Dopo aver pubblicato Lettera alla sposa, e dopo le prime recensioni molto incoraggianti, è arrivata la voglia, e insieme la paura, di riprovarci; dopo vent'anni, riprendere la penna in mano e scrivere una nuova storia. Non mi sentivo all'altezza, nessuna formazione in merito, avevo scritto il primo romanzo per caso, ora volevo capire "come si facesse" a scrivere un romanzo, per davvero. Così ho cominciato a leggere, fare corsi di scrittura creativa, scoprire che serve un plot, e un eroe e un antieroe, e un (due, tre, quattro) conflitti, e immaginarsi i personaggi nei minimi particolari (compresa la loro storia anche se non la si userà mai), e un milione di altre cose.

Ci ho provato, perdendo settimane a predisporre il tutto. Per poi scoprire, al momento dello scrivere, che la storia non ne voleva sapere di seguire il plot (come tenere un cane al guinzaglio che continua a sfilarsi il collare). Continuava a scappare, a prendere strade sue. Una fatica tremenda andare a riacciuffarla tutte le volte, tentare di ri-addomesticarla. Poi mi sono stancata, l'ho lasciata libera e ho finito il secondo romanzo, sentendomi totalmente inadeguata al ruolo. Di scrittore, intendo.

Poi, ho letto “On writing” di Stephen King. Finalmente, dopo mesi, un gran sospiro di sollievo.
Per metà autobiografia e per metà manuale (molto sui generis) di scrittura, mi ha liberato dalla sensazione di totale inadeguatezza, ha ridato al mio modo di scrivere – l’unico che riesco a mettere in atto, un po’ di dignità.

Scrive King: “I distrust plot for two reasons: first, because our lives are largely plotless, and second, because I believe plotting and the spontaneity of real creation aren’t compatible. … my basic belief about the making of stories is that they pretty much make themselves. The job of the writer is to give them a place to grow.”
(“Diffido della trama per due motivi: in primo luogo, perché le nostre vite sono in gran parte senza trama, e in secondo luogo, perché credo che la trama e la spontaneità della creazione reale non siano compatibili. ... la mia convinzione di base sulla creazione di storie è che praticamente si fanno da sole. Il compito dello scrittore è quello di dare loro un posto dove crescere”)

Grazie a Stephen King, mi accingo a scrivere il terzo romanzo con più leggerezza.
Non dico che tutto ciò che ho letto e tentato di imparare in questi due anni in termini di scrittura non mi sia servito a nulla: è stato tutto prezioso, e ne ho fatto tesoro. Ma credo che ognuno debba prendere ciò che riesce, ciò che può adattare al proprio processo creativo.

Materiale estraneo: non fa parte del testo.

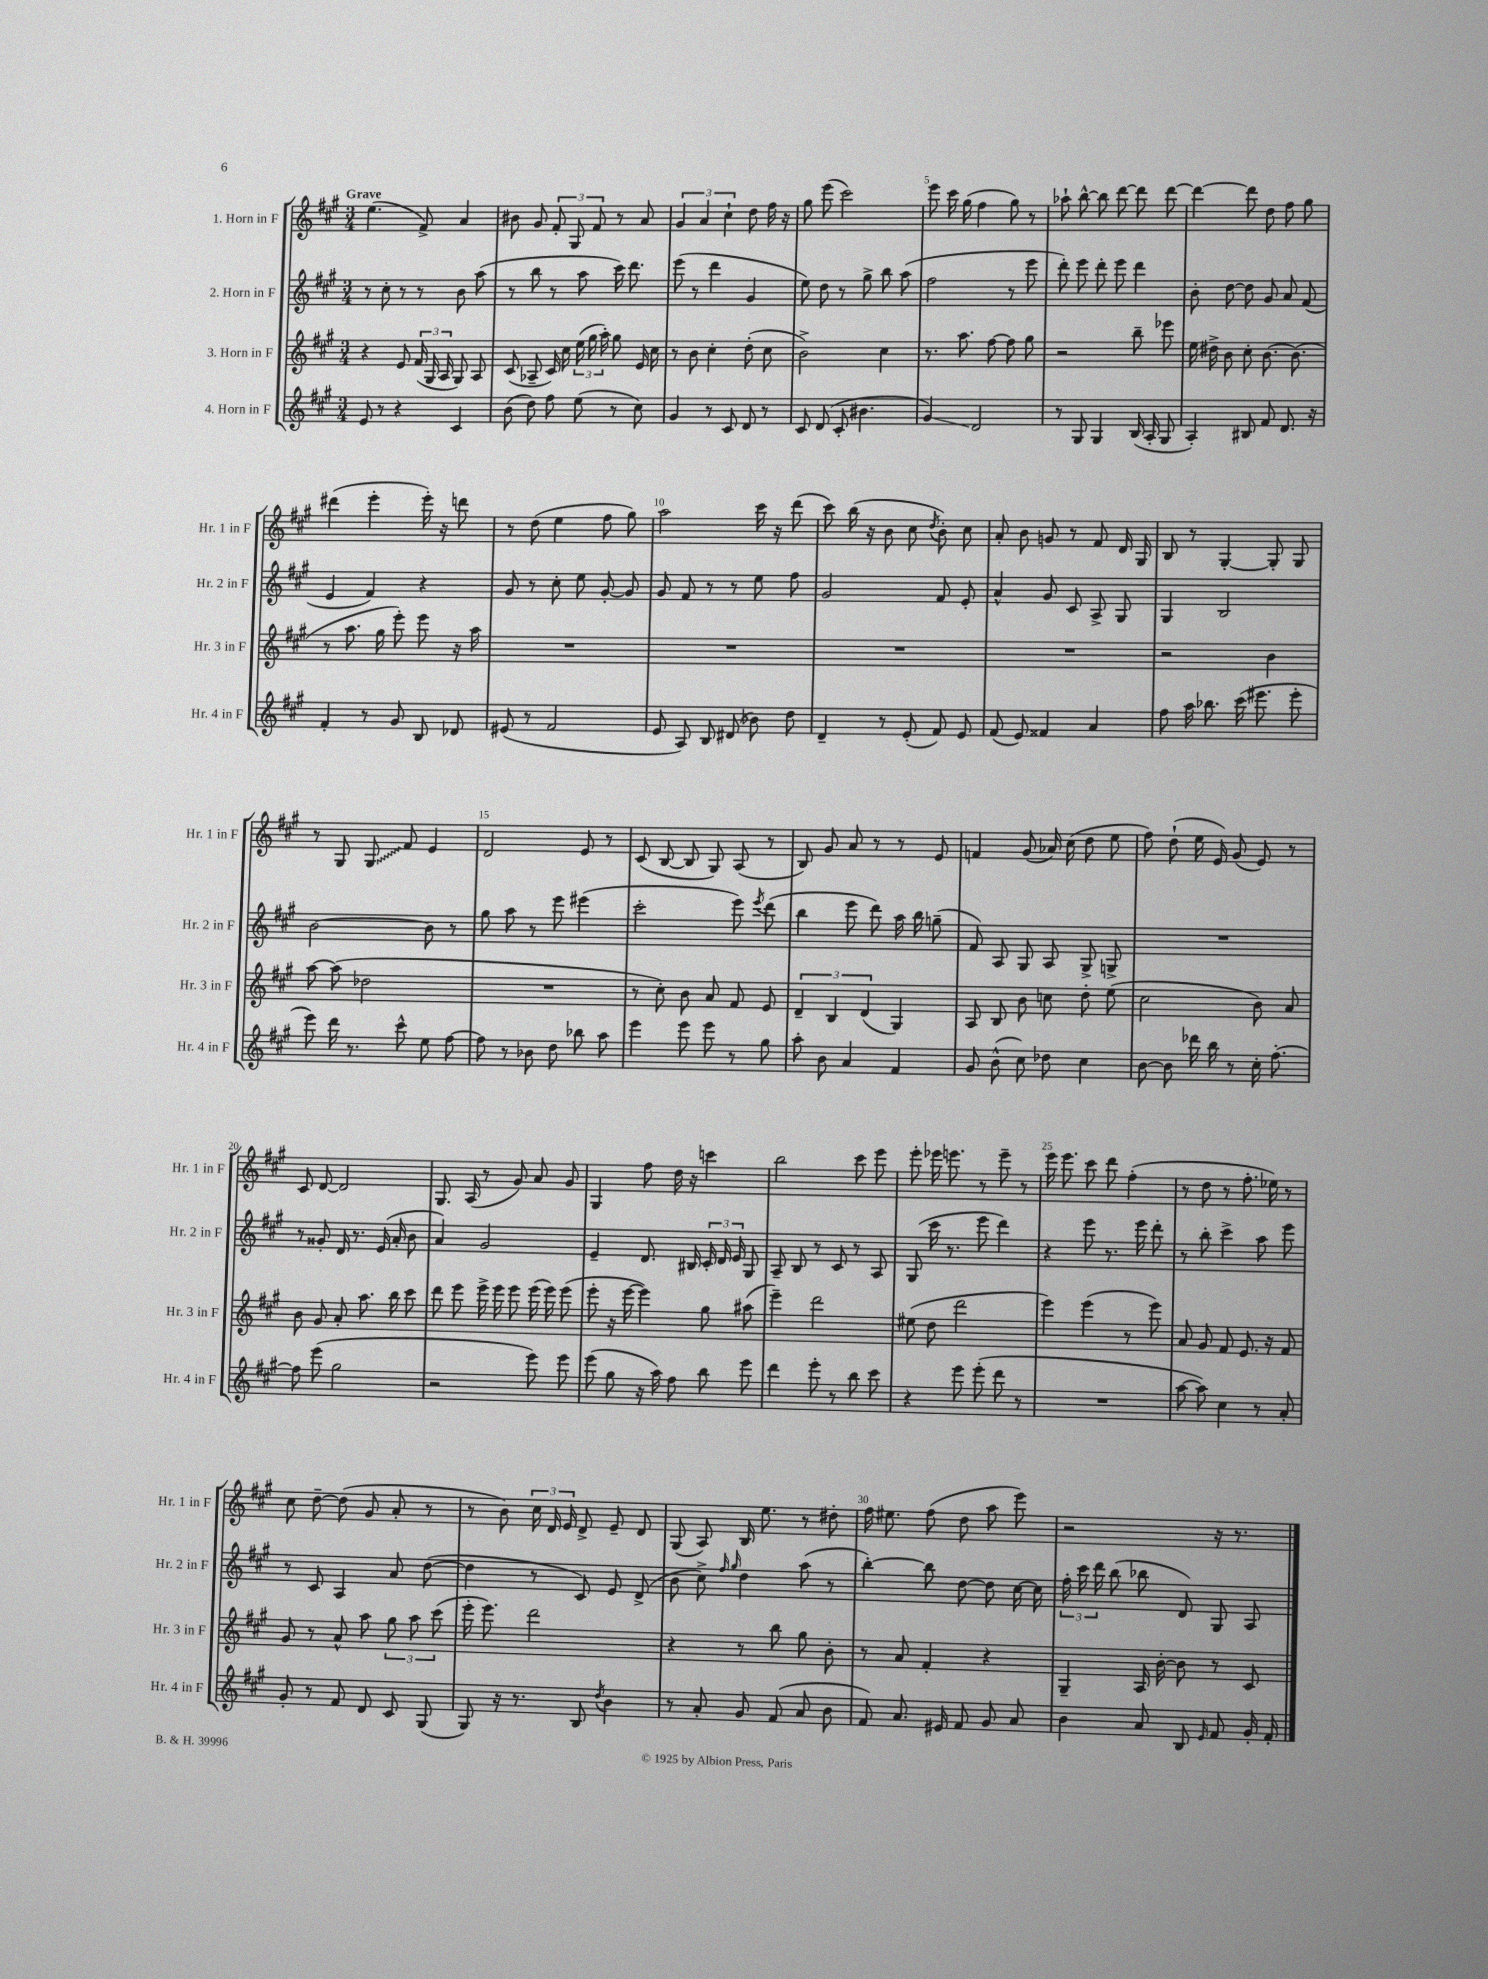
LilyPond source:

<<
\new StaffGroup <<
\new Staff = "s0" \with { instrumentName = "1. Horn in F" shortInstrumentName = "Hr. 1 in F" } {
    \clef treble \key a \major \numericTimeSignature \time 3/4 \tempo "Grave"
    \autoBeamOff e''4.( fis'8->) a'4 |
    bis'8 gis'8 \tuplet 3/2 { fis'8-. gis8 fis'8 } r8 a'8 |
    \tuplet 3/2 { gis'4 a'4 cis''4-! } d''8 fis''16 r16 |
    gis''8 e'''8( cis'''2) |
    e'''8 cis'''16 gis''16( fis''4 gis''8) r8 |
    aes''8-! b''8~-^ b''8 d'''8~ d'''8 d'''8~ |
    d'''4~ d'''8 d''8 fis''8 gis''8 |
    dis'''4( e'''4-. e'''16-.) r16 d'''8 |
    r8 d''8( e''4 fis''8 gis''8) |
    a''2 cis'''16 r16 d'''8( |
    cis'''8) b''16( r16 b'8 cis''8 \acciaccatura { d''8 } b'8-.) cis''8 |
    a'8-. b'8 g'8 r8 fis'8 d'16 gis16 |
    b8 r8 gis4~-. gis8-. gis8 |
    r8 gis8 \once \override Glissando.style = #'zigzag gis8\glissando fis'8 e'4 |
    d'2 e'8 r8 |
    cis'8( b8~ b8 gis8) a8( r8 |
    b8) gis'8 a'8 r8 r8 e'8 |
    f'4 gis'8( aes'16) cis''16( d''8 e''8 |
    fis''8) d''8-!( e''16 e'16) gis'8( e'8) r8 |
    cis'8 d'8~ d'2 |
    gis8. a16( r8 gis'8) a'8 gis'8 |
    gis4 fis''8 d''16 r16 c'''4 |
    b''2 cis'''8 e'''8 |
    e'''8-. ees'''16 e'''8. r8 e'''8-- r8 |
    e'''16 e'''8. cis'''8 d'''8 fis''4-.( |
    r8 d''8 r8 fis''8.-. ees''16) r8 |
    cis''8 d''8~-- d''8( gis'8 a'8-. r8 |
    r8 b'8) \tuplet 3/2 { cis''16 d'16 e'16 } d'8-> e'8-- d'8 |
    gis8( a8) b16 e''8. r8 dis''8-. |
    fis''16 eis''8. fis''8( d''8 a''8 e'''8) |
    r2 r16 r8. \bar "|." |
}
\new Staff = "s1" \with { instrumentName = "2. Horn in F" shortInstrumentName = "Hr. 2 in F" } {
    \clef treble \key a \major \numericTimeSignature \time 3/4
    \autoBeamOff r8 cis''8-. r8 r8 b'8 a''8( |
    r8 b''8 r8 a''8 cis'''16) d'''8. |
    e'''8( r8 d'''4 gis'4 |
    e''8) d''8 r8 gis''8-> b''8 a''8( |
    fis''2 r8 e'''8 |
    d'''8-.) e'''8 d'''8-. e'''8 d'''4 |
    b'8-. d''8~ d''8 gis'8 a'8 fis'8( |
    e'4 fis'4) r4 |
    gis'8 r8 cis''8-. e''8 gis'8~-. gis'8 |
    gis'8 fis'8 r8 r8 e''8 fis''8 |
    gis'2 fis'8 e'8-. |
    a'4-^ gis'8 cis'8 a8-> gis8 |
    gis4 b2 |
    b'2~ b'8 r8 |
    gis''8 a''8 r8 e'''8 eis'''4( |
    cis'''2-. e'''8) \acciaccatura { e'''8 } d'''8( |
    b''4 e'''8 d'''8) a''16 b''16 g''8--( |
    fis'8) a8 gis8 a8 gis8-> g8-> |
    R2. |
    r8 gisis'8-. d'16 r8. e'16( a'16-. b'8 |
    a'4) gis'2 |
    e'4-- d'8. bis16 \tuplet 3/2 { cis'16-. d'16 e'16 } gis8 |
    a8-- b8 r8 cis'8 r8 a8 |
    gis8( cis'''16 r8. e'''8 d'''4) |
    r4 e'''8 r8. e'''16 d'''8-. |
    r8 b''8-. cis'''4-> a''8 e'''8 |
    r8 cis'8 a4 a'8 d''8~( |
    d''4 r8 cis'8) e'8 d'8->( |
    b'8 cis''8->) \grace { fis''16 gis''16 } d''4 a''8( r8 |
    b''4~-.) b''8 d''8~ d''8 cis''16~ cis''16 |
    \tuplet 3/2 { fis''16-. cis'''16 d'''16 } b''8( bes''8 d'8) gis8 a8 \bar "|." |
}
\new Staff = "s2" \with { instrumentName = "3. Horn in F" shortInstrumentName = "Hr. 3 in F" } {
    \clef treble \key a \major \numericTimeSignature \time 3/4
    \autoBeamOff r4 e'8 \tuplet 3/2 { fis'16( gis16 a16 } gis8) a8 |
    cis'8( aes8-- cis'16) cis''16 \tuplet 3/2 { e''16( gis''16 a''16-.) } gis''8 e'16 cis''16 |
    r8 b'8 cis''4-. d''8-.( cis''8 |
    b'2->) cis''4 |
    r8. a''8. fis''8~ fis''8 gis''8 |
    r2 b''8-- ees'''8 |
    e''16 dis''16-> b'8 cis''8-. b'8.~ b'8.( |
    r8 a''8. gis''16 e'''8-.) e'''8 r16 a''16 |
    R2. |
    R2. |
    R2. |
    R2. |
    r2 b'4 |
    a''8~ a''8( des''2 |
    R2. |
    r8 cis''8-.) b'8 a'8 fis'8 e'8 |
    \tuplet 3/2 { d'4-- b4 d'4( } gis4) |
    a8 b8 b'8 c''8 d''8-. e''8( |
    cis''2 b'8) a'8 |
    b'8 gis'8 a'8-. a''8. b''16 cis'''8 |
    d'''8 e'''8 e'''16-> e'''16 e'''8 e'''16( e'''16) e'''8( |
    e'''8-. r16 e'''16~ e'''4) gis''8 ais''8( |
    e'''4--) d'''2 |
    eis''8( d''8 d'''2 |
    e'''4) e'''4( r8 e'''8) |
    a'8 gis'8 fis'8 e'8. r16 fis'8 |
    gis'8 r8 a'8-^ a''8 \tuplet 3/2 { gis''8 a''8 cis'''8( } |
    e'''16-. e'''8.) d'''2 |
    r4 r8 b''8 gis''8 b'8-. |
    r8 a'8 fis'4-. r4 |
    gis4-- a16 b'16~-. b'8 r8 cis'8 \bar "|." |
}
\new Staff = "s3" \with { instrumentName = "4. Horn in F" shortInstrumentName = "Hr. 4 in F" } {
    \clef treble \key a \major \numericTimeSignature \time 3/4
    \autoBeamOff e'8 r8 r4 cis'4 |
    b'8( d''8) fis''8 e''8( r8 cis''8) |
    gis'4 r8 cis'8 d'8 r8 |
    cis'8 d'8( cis'8-. bis'4. |
    gis'4\glissando) d'2 |
    r8 gis8 gis4 b16( a16-. gis8 |
    a4-.) bis8 fis'8 d'8. r16 |
    fis'4-. r8 gis'8 b8 des'8 |
    eis'8( r8 fis'2 |
    e'8 a8) b8 dis'8( bes'8) d''8 |
    d'4-- r8 e'8-.( fis'8) e'8 |
    fis'8( e'8) fisis'4 a'4 |
    fis''8 a''16 bes''8. cis'''16( eis'''8. eis'''8-. |
    e'''8) d'''16 r8. cis'''8-^ e''8 fis''8~ |
    fis''8 r8 bes'8 d''8 bes''8 a''8 |
    e'''4 e'''8 e'''8 r8 gis''8 |
    a''8-. b'8 a'4 fis'4 |
    gis'8 b'8-^( cis''8) des''8 cis''4 |
    b'8~ b'8 des'''16 b''16 r8 cis''16-. fis''8.~-. |
    fis''8 e'''8( gis''2 |
    r2 e'''8) e'''8 |
    e'''8( gis''8 r16 a''16) fis''8 b''8 e'''8 |
    d'''4 e'''8-. r8 b''8 cis'''8 |
    r4 e'''8 e'''8-.( d'''8 r8 |
    R2. |
    a''8~ a''8) cis''4 r8 a'8-. |
    gis'8-. r8 fis'8 d'8 cis'8 gis8( |
    gis8) r16 r8. b8 \acciaccatura { d''8 } b'4 |
    r8 a'8-. gis'8 fis'8( a'8 b'8 |
    fis'8) a'8. eis'16 fis'8 gis'8 a'8 |
    b'4 a'8 b8 \grace { e'16 } fis'8 gis'16-. fis'16-. \bar "|." |
}
>>
>>
\layout { \context { \Score \override BarNumber.break-visibility = ##(#f #t #t) barNumberVisibility = #(every-nth-bar-number-visible 5) } }
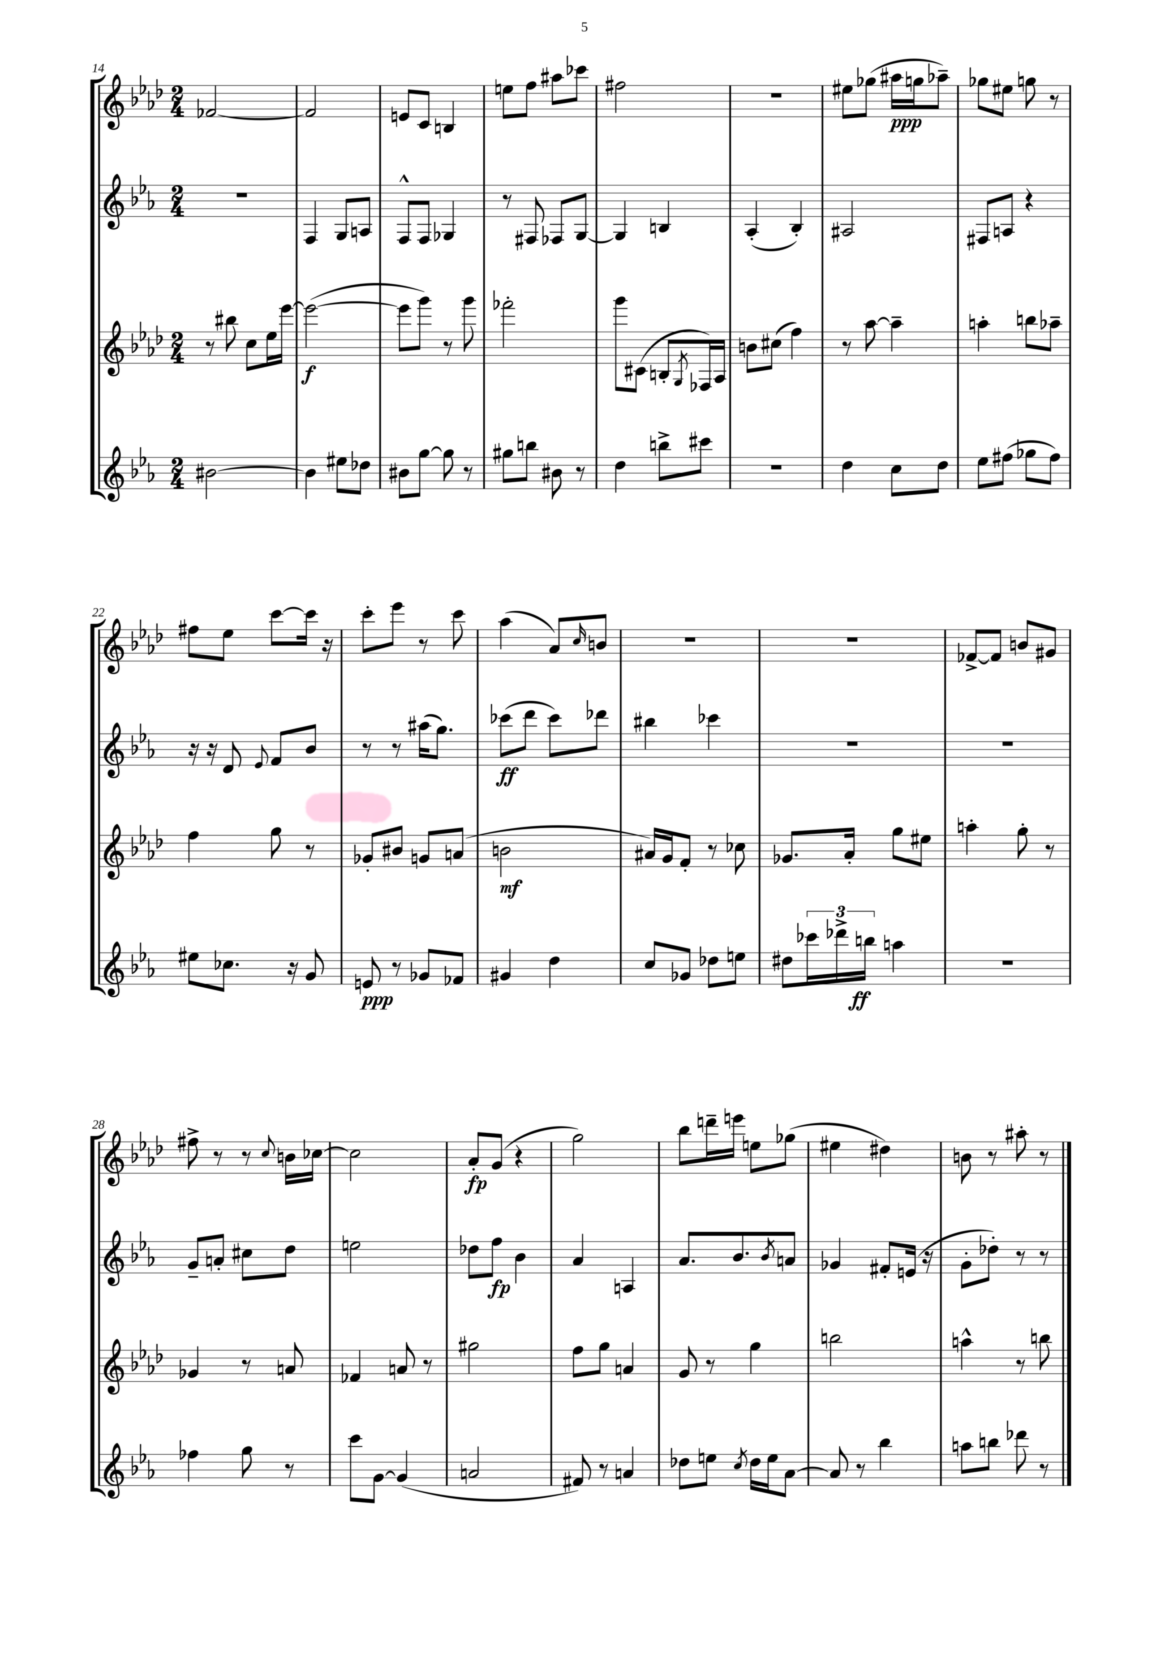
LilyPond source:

<<
\new StaffGroup <<
\new Staff = "s0" {
    \clef treble \key aes \major \numericTimeSignature \time 2/4
    fes'2~ |
    fes'2 |
    e'8 c'8 b4 |
    e''8 f''8 ais''8 ces'''8 |
    fis''2 |
    r2 |
    eis''8 ges''8( ais''16\ppp g''16 aes''8--) |
    ges''8 eis''8 g''8 r8 |
    fis''8 ees''8 c'''8~ c'''16 r16 |
    c'''8-. ees'''8 r8 c'''8 |
    aes''4( aes'8) \grace { c''16 } b'8 |
    R2 |
    r2 |
    fes'8~-> fes'8 b'8 gis'8 |
    fis''8-> r8 r8 \appoggiatura { c''8 } b'16 ces''16~ |
    ces''2 |
    aes'8-.\fp g'8( r4 |
    g''2) |
    bes''8 d'''16-- e'''16 e''8 ges''8( |
    eis''4 dis''4) |
    b'8 r8 ais''8-. r8 \bar "|." |
}
\new Staff = "s1" {
    \clef treble \key ees \major \numericTimeSignature \time 2/4
    R2 |
    f4 g8 a8 |
    f8-^ f8 ges4 |
    r8 fis8 fes8 g8~ |
    g4 b4 |
    aes4-.( bes4-.) |
    ais2 |
    fis8 a8 r4 |
    r16 r16 d'8 \appoggiatura { ees'8 } f'8 bes'8 |
    r8 r8 ais''16( g''8.) |
    ces'''8\ff( d'''8 ces'''8) des'''8 |
    bis''4 ces'''4 |
    R2 |
    R2 |
    g'8-- a'8-. cis''8 d''8 |
    e''2 |
    des''8 f''8\fp bes'4 |
    aes'4 a4 |
    aes'8. bes'8. \acciaccatura { bes'8 } a'8 |
    ges'4 fis'8-. e'16( r16 |
    g'8-. des''8-.) r8 r8 \bar "|." |
}
\new Staff = "s2" {
    \clef treble \key aes \major \numericTimeSignature \time 2/4
    r8 bis''8 c''8 ees''16 ees'''16~ |
    ees'''2~\f( |
    ees'''8 g'''8) r8 g'''8 |
    fes'''2-. |
    g'''8 cis'8( b8-. \acciaccatura { g8 } fes16) aes16 |
    b'8 cis''8( f''4) |
    r8 aes''8~ aes''4-- |
    a''4-. b''8 aes''8-- |
    f''4 g''8 r8 |
    ges'8-. bis'8 g'8 a'8( |
    b'2\mf |
    ais'16) g'16 f'8-. r8 ces''8 |
    ges'8. aes'16-. g''8 eis''8 |
    a''4-. g''8-. r8 |
    ges'4 r8 a'8 |
    fes'4 a'8 r8 |
    gis''2 |
    f''8 g''8 a'4 |
    g'8 r8 g''4 |
    b''2 |
    a''4-^ r8 b''8 \bar "|." |
}
\new Staff = "s3" {
    \clef treble \key ees \major \numericTimeSignature \time 2/4
    bis'2~ |
    bis'4 eis''8 des''8 |
    bis'8 g''8~ g''8 r8 |
    gis''8 b''8 bis'8 r8 |
    d''4 b''8-> cis'''8 |
    R2 |
    d''4 c''8 d''8 |
    ees''8 fis''8( ges''8 fis''8) |
    eis''8 ces''8. r16 g'8 |
    e'8\ppp r8 ges'8 fes'8 |
    gis'4 d''4 |
    c''8 ges'8 des''8 e''8 |
    dis''8 \tuplet 3/2 { ces'''16 des'''16-> b''16\ff } a''4 |
    R2 |
    fes''4 g''8 r8 |
    c'''8 g'8~ g'4( |
    a'2 |
    fis'8) r8 a'4 |
    des''8 e''8 \acciaccatura { c''8 } des''16 e''16 aes'8~ |
    aes'8 r8 bes''4 |
    a''8 b''8 des'''8 r8 \bar "|." |
}
>>
>>
\layout { \context { \Score currentBarNumber = #14 } }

Con umiltà, ma anche senza autoflagellazione.

Caro Stephen, ti sono debitrice; prometto solennemente di leggere altri tuoi libri – non essendo troppo amante del genere, non ne ho mai letto uno!

P.S.: un paio d'anni dopo aver letto il libro di King, e aver in qualche modo salvato la mia carriera da scrittrice, ho scoperto che gli anglosassoni hanno un termine per indicare chi scrive senza una trama già ben definita: si chiamano "pantsers", e sono contrapposti ai "planner", quegli scrittori che prevedono sin dall'inizio la trama e i personaggi nei loro dettagli. 
Non c'è un modo giusto e uno sbagliato, dipende dall'inclinazione di ognuno, di come riesce ad attuare il proprio processo creativo.